# Danish Puff



## MstrPBK (Jun 24, 2016)

My question is a two part question (sorry).  When creating a Danish Puff (pie crust base with 'puff' on top) 

Is there some way to cause the puff to actually rise, even just a little?
I want to put filling in a Danish Puff (... chocolate ... ).  As many recipes of this type of Danish have a 1 hour baking time ... and that chocolate can be problematic when it is heated to long.  What type of filing might I use to have a moist, near cream type filing?
Peter Kelley
St Paul, MN USA


----------



## Addie (Jun 24, 2016)

MstrPBK said:


> My question is a two part question (sorry).  When creating a Danish Puff (pie crust base with 'puff' on top)
> 
> Is there some way to cause the puff to actually rise, even just a little?
> I want to put filling in a Danish Puff (... chocolate ... ).  As many recipes of this type of Danish have a 1 hour baking time ... and that chocolate can be problematic when it is heated to long.  What type of filing might I use to have a moist, near cream type filing?
> ...



A very think chocolate pudding. Follow recipe for the cooking kind for a pie. Don't use instant. Or make your own from scratch. 

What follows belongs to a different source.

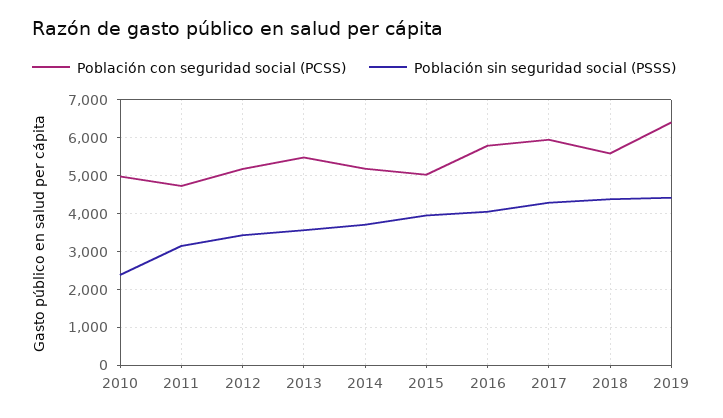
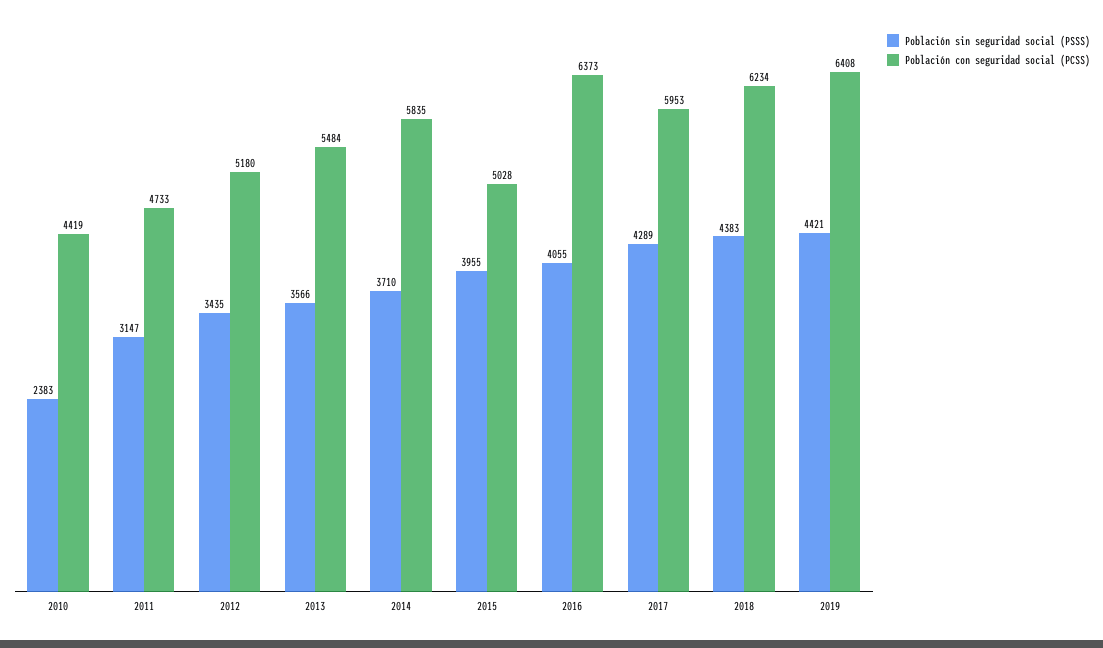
Población con seguridad social (PCSS), 2010: 5000 -> 4419
Población con seguridad social (PCSS), 2014: 5200 -> 5835
Población con seguridad social (PCSS), 2016: 5800 -> 6373
Población con seguridad social (PCSS), 2018: 5600 -> 6234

Sorry, I can't help you with the puff part. Have you tried the puff pastry in the freezer section? Buy the sheets and cut straight down. Don't twist the cutter. It will just jam the layers together. Then they don't puff. To keep the center from puffing, dock the pastry being careful to leave a wide enough rim for the edge. 

Hopefully, someone else will come along with a better suggestion.


----------



## MstrPBK (Jun 24, 2016)

*Reply On Danish Puff*

I thought about that but was not sure.  That may be the option I use on the attempt.

Peter Kelley
St. Paul, MN USA


----------